The concept of soil sampling is not new in the agriculture industry. Information about available nutrients, pH levels, and other data points is important to ensure plant health and plan for future crop rotations. Precision agriculture takes this practice to a new level by connecting data points to GPS location. In other words, farmers can now account for the differences that occur in growing within the same field and figure out how they can avoid such uneven growth in the future. Furthermore, this data can be used to create extremely detailed plans related to seeding and fertilizing a given field. Perhaps different fertilizers are needed within different spots in the same field. Such precision planning has the added effect of avoiding excess fertilizer application, which can cause considerable pollution.
A variable rate technology (VRT) system helps to automate different processes on a farm according to the data received. This technology makes it possible for farmers to automate the process of adjusting the use of resources such as water and fertilizer according to real-time data. Several different approaches to VRT exist, so farmers need to figure out what would work best for them. Some systems are based on maps while others rely primarily on sensors to drive variability and react to sudden changes in parameters. Of course, farmers can also adopt manual systems through which they can control automation based on the feedback they receive. Currently, only about 15 percent of farmers in North America have implemented VRT systems, although this number is expected to skyrocket in the coming years considering its ability to minimize waste.

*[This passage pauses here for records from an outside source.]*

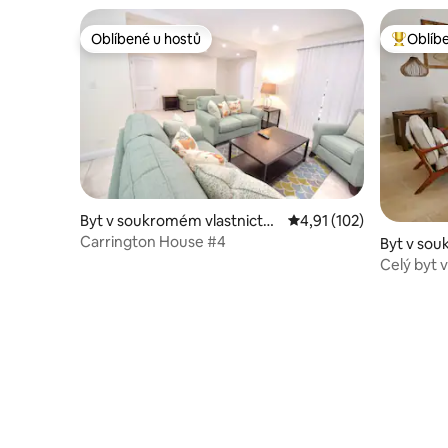
Oblíbené u hostů
Oblíb
Oblíbené u hostů
Nejlepší
Byt v soukromém vlastnictví
Průměrné hodnocení 4,
4,91 (102)
ve městě Nassau
Carrington House #4
Byt v sou
ve městě 
Celý byt v
vozík.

Nowadays, there is an app for everything, and the same is true in farming. More farmers are relying on computer applications to analyze data and predict crop yields. These apps can account for massive amounts of information to help farmers plan how and when to plant different crops, as well as when and where to apply fertilizers, herbicides, and pesticides. Because these systems can be integrated with real-time information, farmers can avoid using chemicals prophylactically, which may result in higher yields and more sustainable operations. However, some serious challenges still exist before this technology will become more widespread. For example, it remains difficult to integrate information from a range of different data sources. Moreover, the user interfaces have not always proven very effective. While these issues may limit the value of such apps, there is remarkable potential in this sector.